Kuzey Kıbrıs Türk Cumhuriyeti’nin geçmişten günümüze halen dünyanın gözüne batan ve hatta sorun olarak tabir edilen bir durumla karşı karşıyadır. Kurulacak olan Turan Devleti’ne katlımı ile Kıbrıs sorunu ve bu ülkedeki Türk Milleti’nin sorunları çözüme kavuşacaktır. Dünyanın gözünde Türkiye’nin koruması altında görünen ve şu an aciz konumunda bulundurulan Kuzey Kıbrıs Türk Cumhuriyeti, Turan Devleti’nin bir parçası olacak ve ada olmasıyla, politik ve coğrafi konumu ile gücümüze güç katacaktır.

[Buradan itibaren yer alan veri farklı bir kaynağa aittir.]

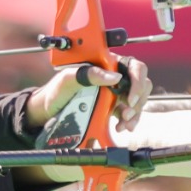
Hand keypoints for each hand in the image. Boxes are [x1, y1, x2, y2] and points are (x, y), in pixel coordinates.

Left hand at [24, 58, 151, 132]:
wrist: (49, 112)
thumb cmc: (56, 91)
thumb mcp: (69, 79)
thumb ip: (90, 74)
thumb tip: (115, 77)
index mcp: (106, 64)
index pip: (133, 66)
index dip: (137, 80)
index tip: (130, 98)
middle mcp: (113, 77)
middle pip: (140, 84)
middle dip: (137, 100)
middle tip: (127, 113)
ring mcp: (115, 92)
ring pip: (137, 100)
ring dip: (134, 113)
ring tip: (124, 124)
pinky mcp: (113, 107)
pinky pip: (129, 113)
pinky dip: (129, 121)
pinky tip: (121, 127)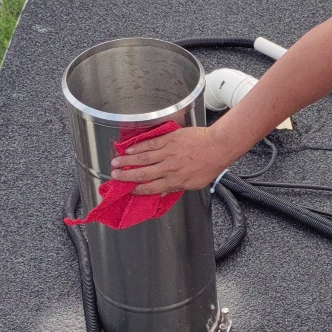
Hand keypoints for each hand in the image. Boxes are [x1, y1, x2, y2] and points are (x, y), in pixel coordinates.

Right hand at [109, 126, 232, 194]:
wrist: (217, 147)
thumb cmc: (209, 166)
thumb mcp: (194, 184)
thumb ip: (176, 187)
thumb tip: (162, 192)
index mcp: (174, 181)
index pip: (150, 188)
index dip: (136, 190)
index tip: (128, 190)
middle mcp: (168, 168)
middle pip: (142, 173)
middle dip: (125, 176)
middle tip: (114, 176)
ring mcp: (167, 153)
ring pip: (142, 158)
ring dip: (127, 161)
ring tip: (115, 162)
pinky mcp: (169, 139)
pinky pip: (150, 144)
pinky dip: (138, 147)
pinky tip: (129, 149)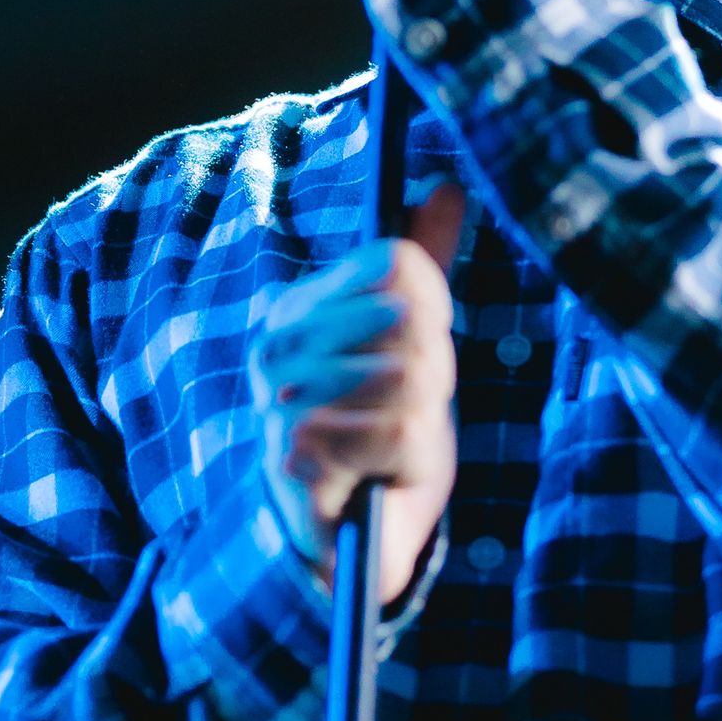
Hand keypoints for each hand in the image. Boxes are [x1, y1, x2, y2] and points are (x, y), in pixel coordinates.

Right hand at [249, 181, 464, 603]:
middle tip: (406, 406)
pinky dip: (413, 457)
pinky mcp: (297, 458)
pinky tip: (384, 472)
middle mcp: (277, 346)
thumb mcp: (405, 338)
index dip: (432, 303)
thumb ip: (421, 260)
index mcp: (297, 308)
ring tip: (394, 440)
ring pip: (411, 376)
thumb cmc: (375, 425)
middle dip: (433, 367)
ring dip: (424, 416)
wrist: (341, 536)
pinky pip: (403, 432)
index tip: (422, 343)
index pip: (395, 260)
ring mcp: (280, 401)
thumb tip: (444, 184)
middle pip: (410, 317)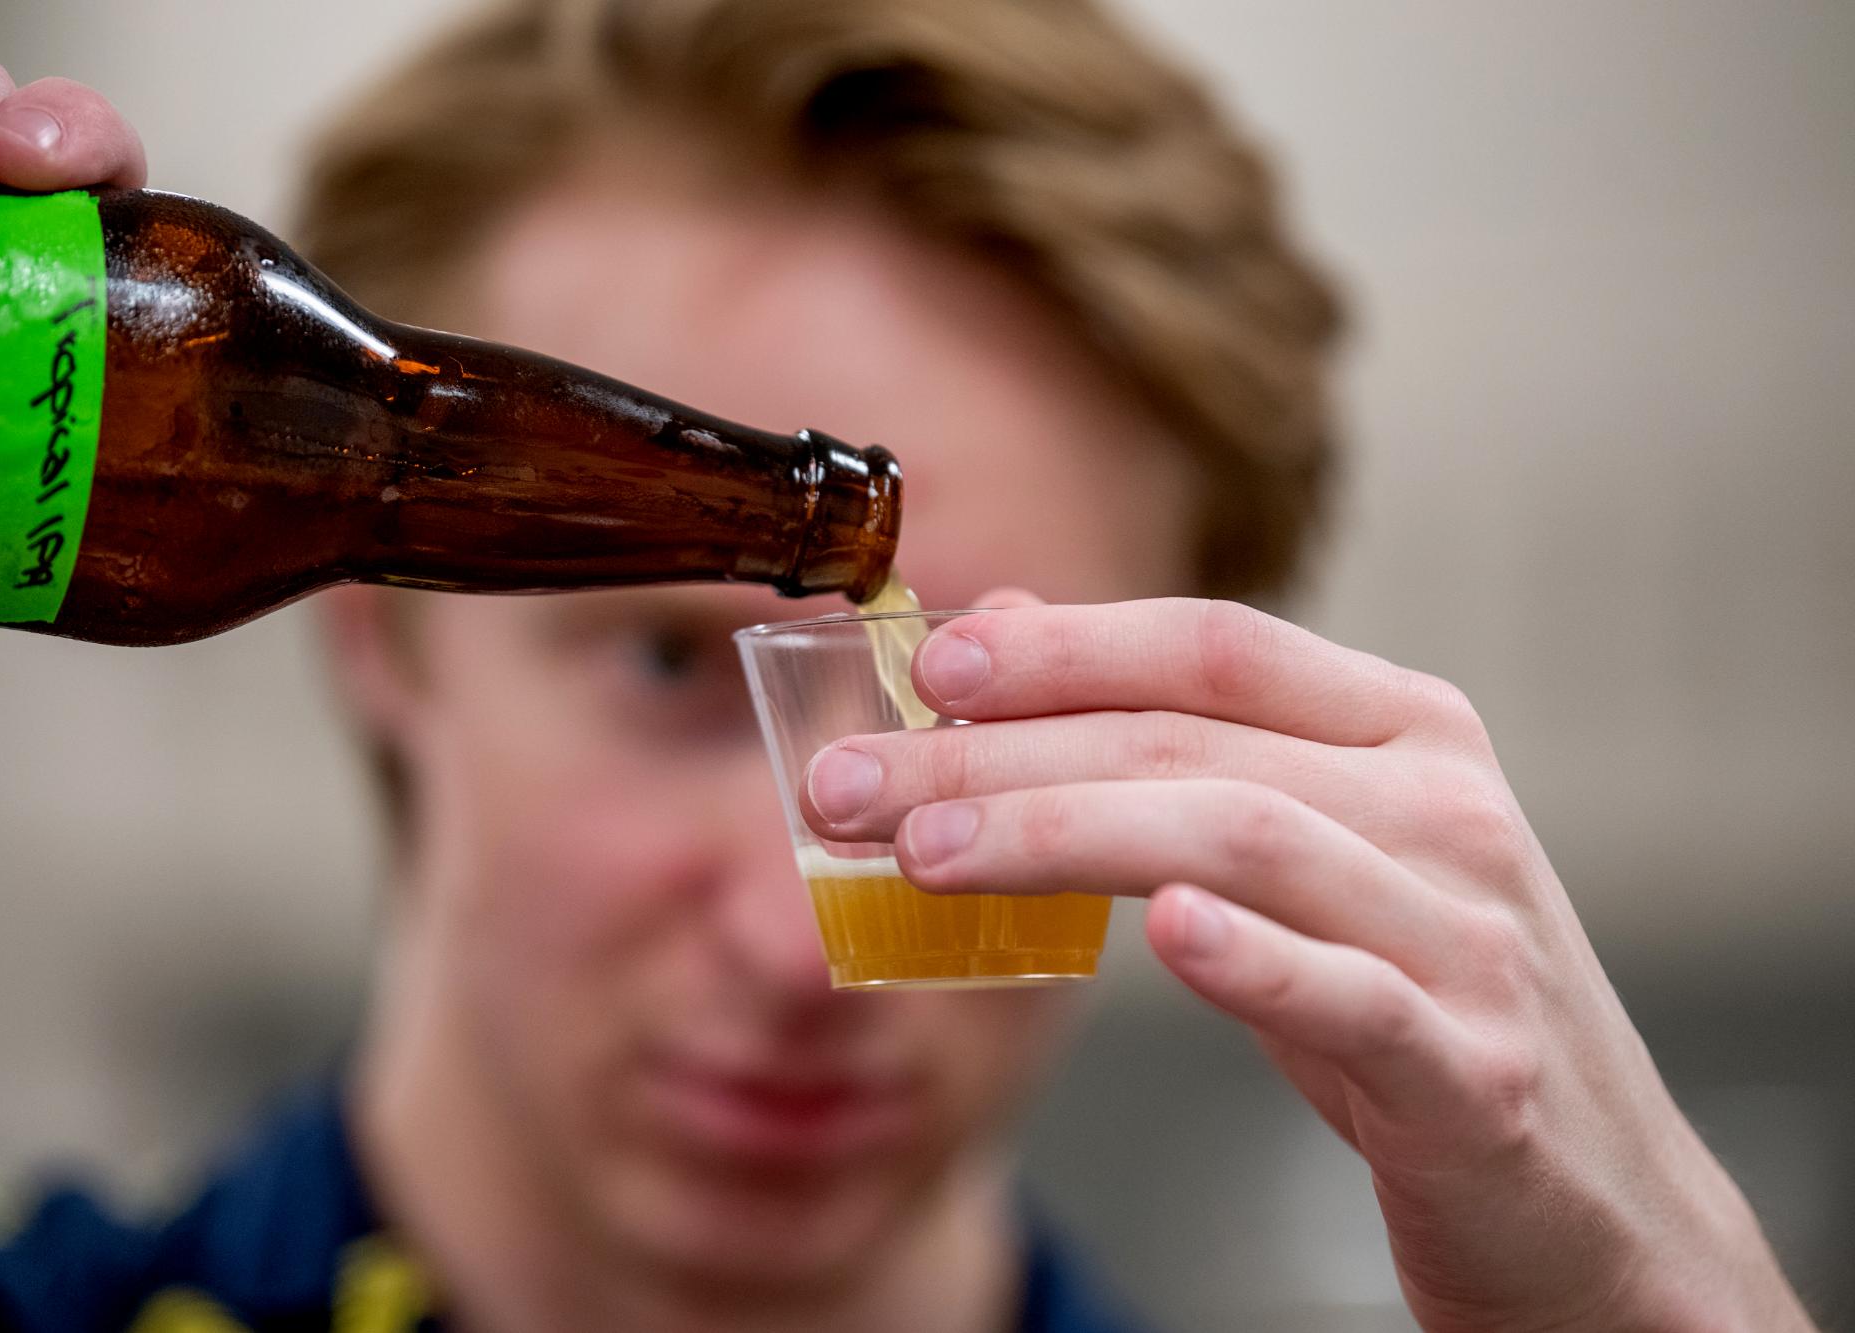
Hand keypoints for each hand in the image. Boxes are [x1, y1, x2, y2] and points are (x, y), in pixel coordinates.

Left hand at [801, 596, 1813, 1331]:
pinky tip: (1162, 932)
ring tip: (927, 854)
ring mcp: (1472, 937)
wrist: (1587, 1197)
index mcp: (1407, 730)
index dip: (1066, 644)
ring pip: (1248, 839)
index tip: (928, 666)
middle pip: (1194, 741)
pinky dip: (1256, 960)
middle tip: (856, 784)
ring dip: (1064, 834)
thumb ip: (1172, 755)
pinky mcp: (1478, 1072)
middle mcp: (1447, 808)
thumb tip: (997, 645)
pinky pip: (1355, 998)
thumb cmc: (1412, 1003)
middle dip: (1000, 755)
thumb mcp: (1302, 859)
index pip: (1215, 647)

Diğer Özerk cumhuriyetlerin ve topluluklarında Turan Devleti’ne katılımıyla süre gelen sorunlarımızı çözmeye yetecektir. Esir Türklerin tüm dertleri ve gördükleri işkence bitecek Turan Devleti’nin refah ve huzur dolu ortamında yaşayacaklardır. Çin’in ve Rusya’nın özerliklerimize ve topluluklarımıza ettiklerini dünya kamuoyundan gizli tutulsa da bilmekte ve görmekteyiz. Kurulacak olan Turan Devleti’ni yalnızca güç odaklı bir ülkü olarak değil dünya üzerinde nerde başı dertte bir Türk varsa derdine derman , yarasına merhem olmak , sıkıntılarını gidermek için kurulmuş bir iktidar olarak görmemizde gerekir.

‘’Yeni bir Osmanlı’ya ihtiyaç vardır’’ tezinin cevabı kurulacak olan Turan Devleti’ndedir. Tüm dünyayı ayaklarımızın altına serecek olan bu Büyük Turan Devleti tüm Türklerin hedefi ve özlemidir.
Bir gün tüm Türkler’in Tek Vatan,Tek Bayrak,Tek Dil, Tek Din altında birleşip Büyük Turan Devleti’ni kuracağından şüphem yoktur.